I thought about the comment you left the other day, and it has led me to this alternative approach, which is more direct than my other answer. Thanks a lot, I have learned so much from you!
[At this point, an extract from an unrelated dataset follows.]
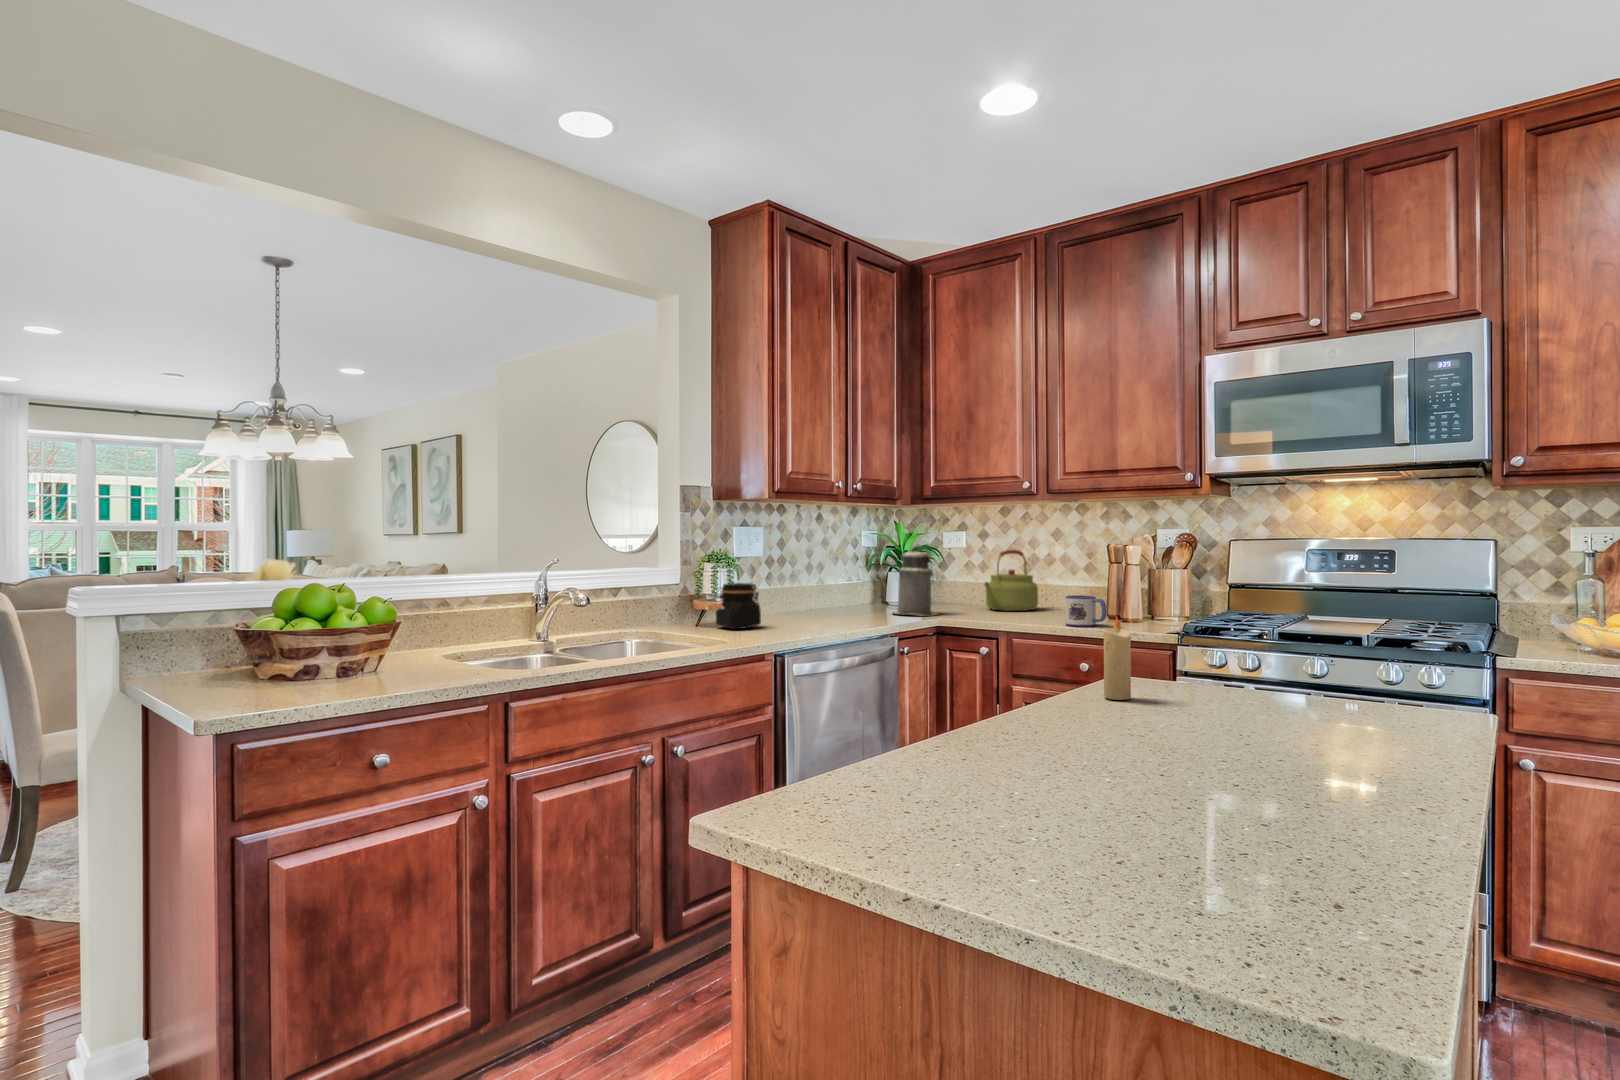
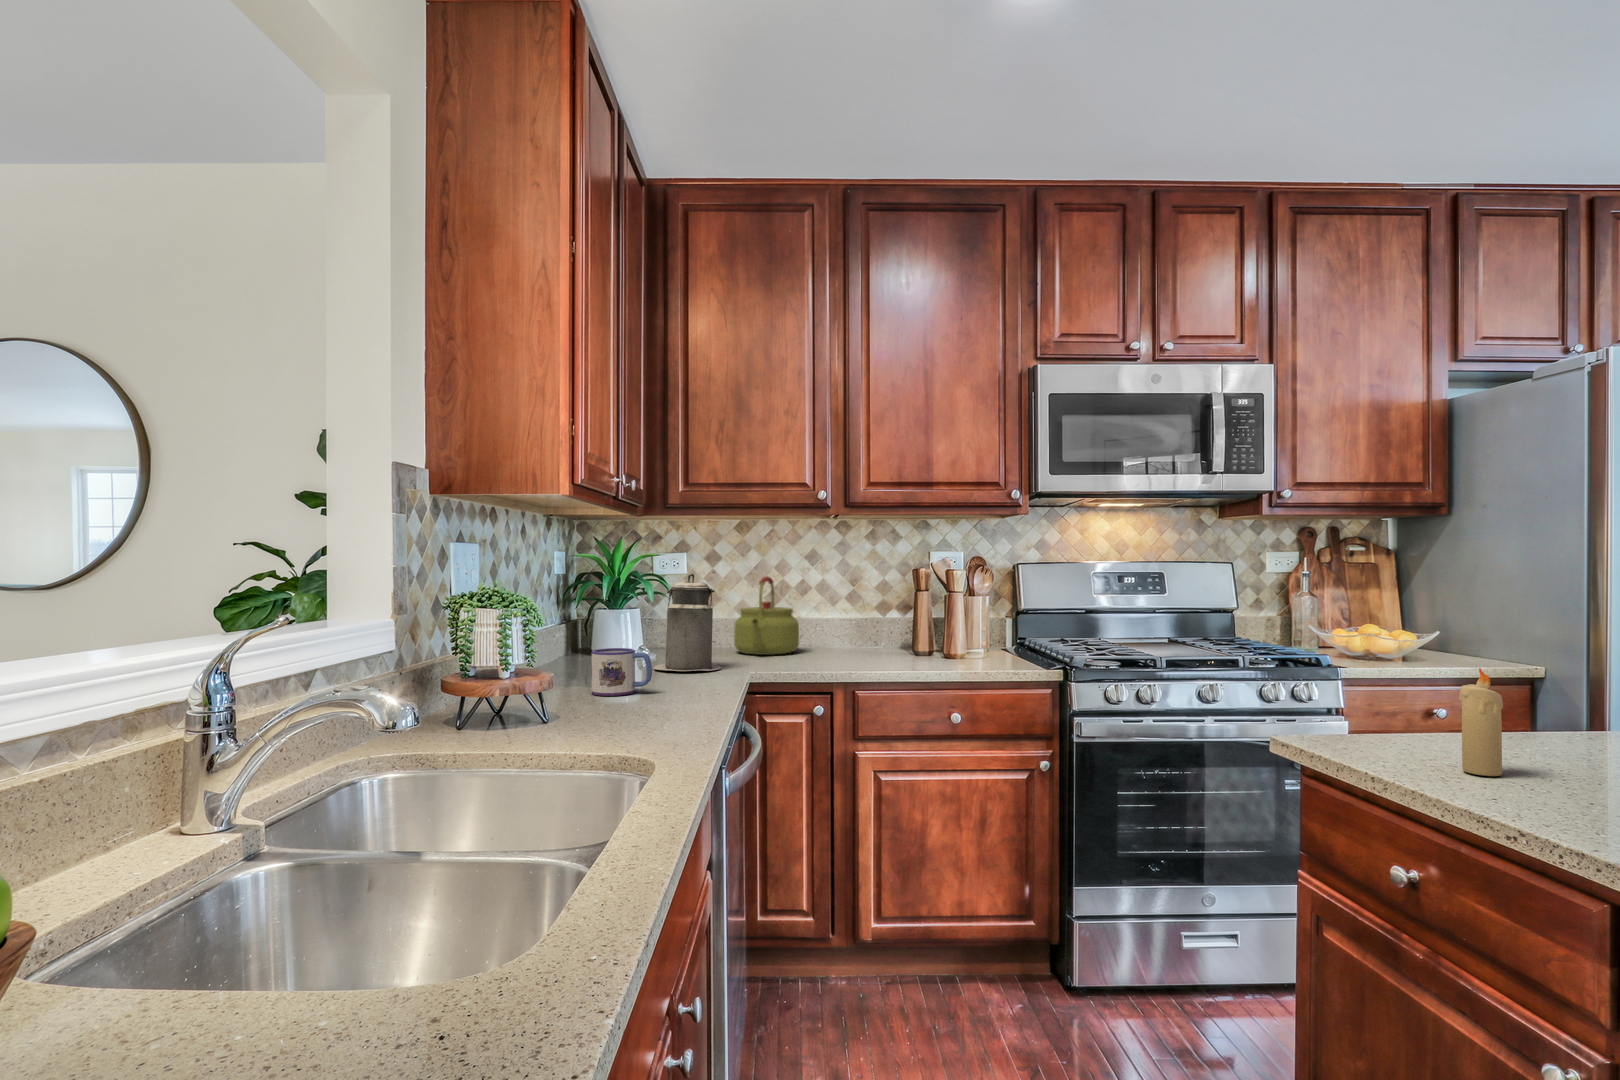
jar: present [716,583,761,629] -> none [493,642,574,724]
mug: present [1066,595,1107,627] -> present [592,648,652,696]

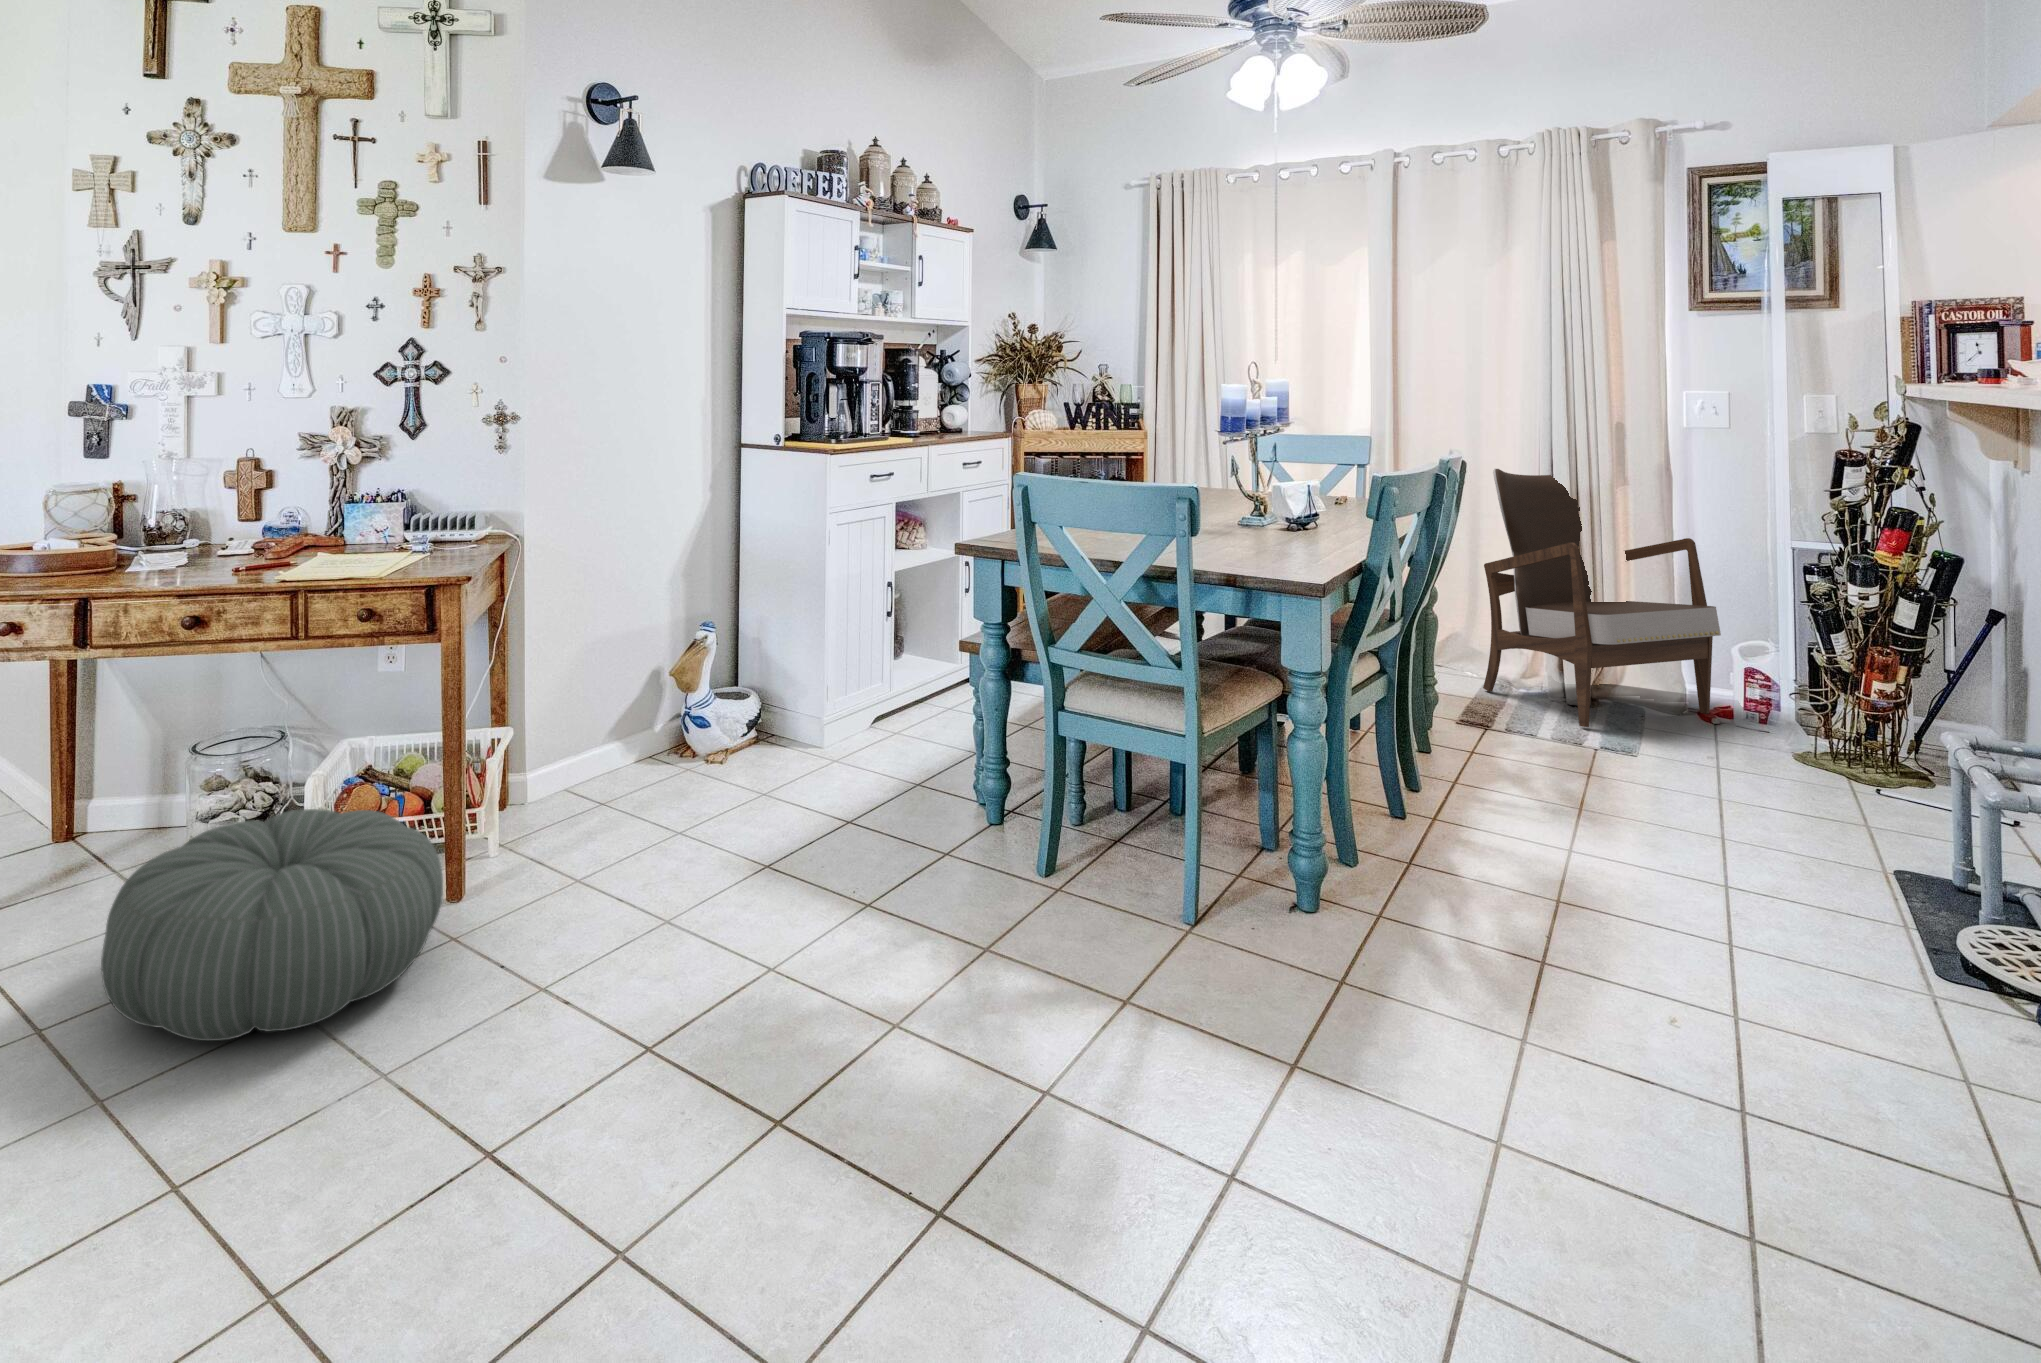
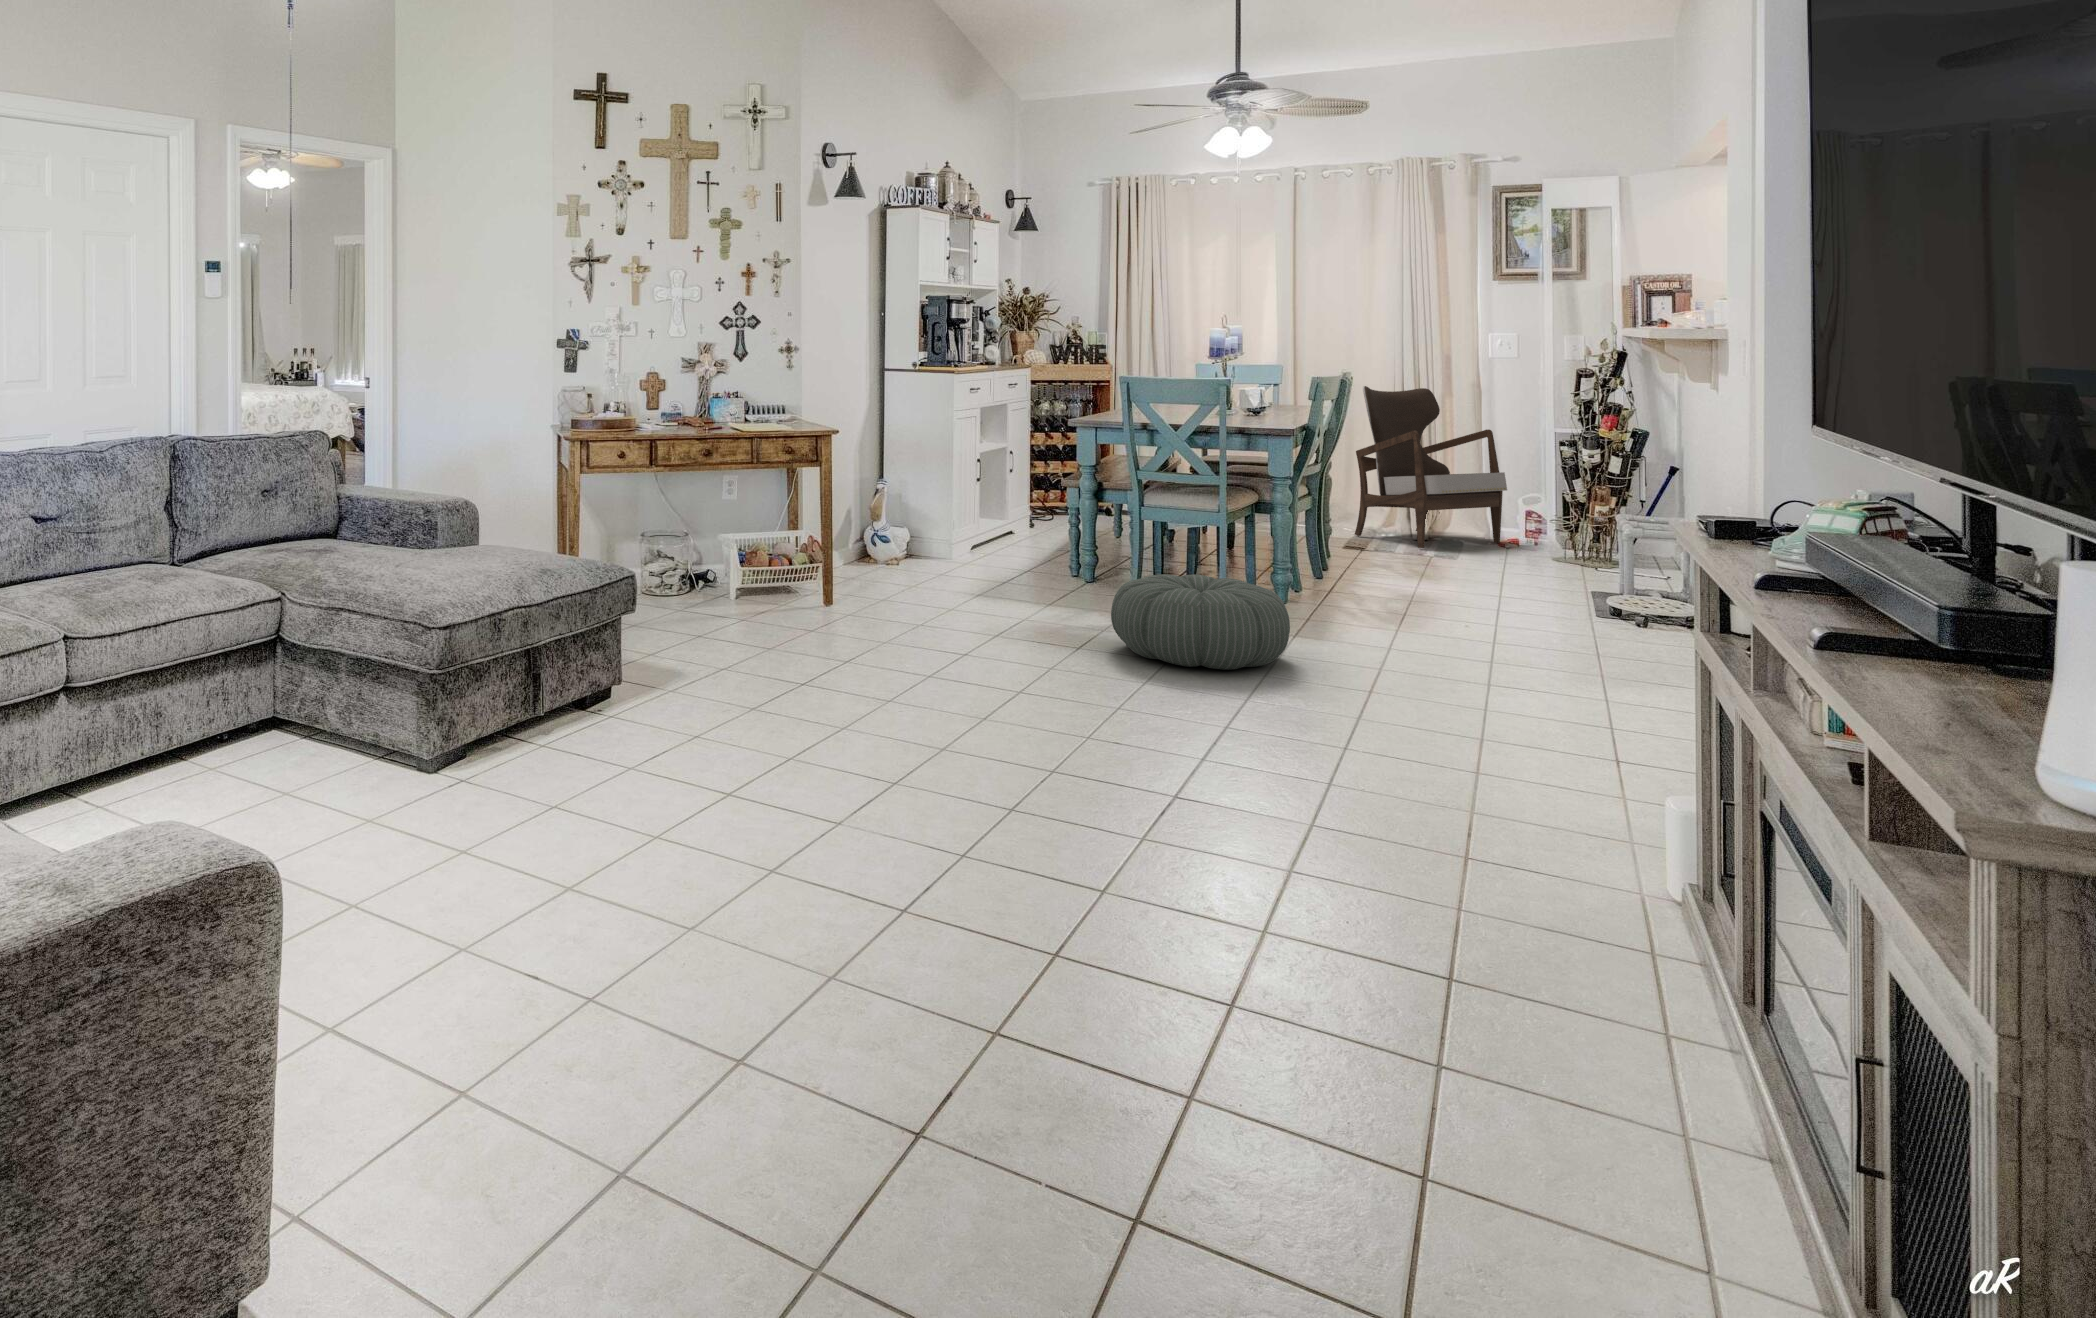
pouf: present [101,809,443,1041] -> present [1111,574,1290,670]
Let $\omega=\sqrt[3]{-1}$, and let Ti2 denote the inverse tangent integral function:

\begin{align*} I&=\int_0^1\frac{\left(1+x^2\right)\log(1+x)}{x^4-x^2+1}dx\\ &=\int_0^1\left(\frac{\omega}{1+\omega^2 x^2}+\frac{\bar{\omega}}{1+\bar{\omega}^2 x^2}\right)\log\left(1+x\right)dx\\ &=\left.\left(\arctan(\omega x)+\arctan(\bar{\omega}x)\right)\log(1+x)\right|_0^1-\int_0^1\frac{\arctan(\omega x)+\arctan(\bar{\omega} x)}{1+x}dx\\ &=\frac{\pi}{2}\log 2-\operatorname{Ti_2}(\omega,\omega)-\operatorname{Ti_2}(\bar{\omega},\bar{\omega}) \end{align*}

A result (3.27) from Polylogarithms and Associated Functions reads: $$\operatorname{Ti_2}(a,a)+\operatorname{Ti_2}(a^{-1},a^{-1})=\frac{\pi}{2}\log\left(\frac{2}{\sqrt{1+a^2}}\right)+\arctan(a)\log(a) $$

Thus letting $a=\omega$, we get:

$$I=\frac{\pi}{2}\log\left(\sqrt{1+\omega^2}\right)-\arctan(\omega)\log(\omega)=\frac{\pi}{6}\log\left(2+\sqrt{3}\right) $$

This approach also produces a general result, for when $-\frac{\pi}{2}<\varphi<\frac{\pi}{2}$:

$$\int_0^1\frac{\left(1+x^2\right)\log(1+x)}{x^4+2\cos(2\varphi)x^2+1}dx=\frac{\pi}{8\cos\varphi}\log(2\cos\varphi)+\frac{\varphi}{4\cos\varphi}\log\tan\left(\frac{\varphi}{2}+\frac{\pi}{4}\right) $$

Solution 5:

Here is a hint:

For some constants $p$,$q$ consider the integral

$$L_{p,q} = \int_0^1 \frac{\ln(1+px)}{1+qx} dx$$

and do an integration by parts (Focus on Integration of $\frac{1}{1+qx}$, while the other factor will only be differentiated). Thus:

$$L_{p,q} = [\ln(1+px)\ln(1+qx)/q]_0^1 - \frac{p}{q} \int_0^1 \frac{\ln(1+qx)}{1+px} dx $$$$= [\ln(1+px)\ln(1+qx)/q]_0^1 - \frac{p}{q} L_{q,p} = \ln(1+p)\ln(1+q)/q - \frac{p}{q} L_{q,p}$$

This is only a System of linear algebraic equations for the $L_{q,p}$. Identify the parameters and solve the system of two algebraic equations (one for the integral of desire and the other one with $p$, $q$ reversed).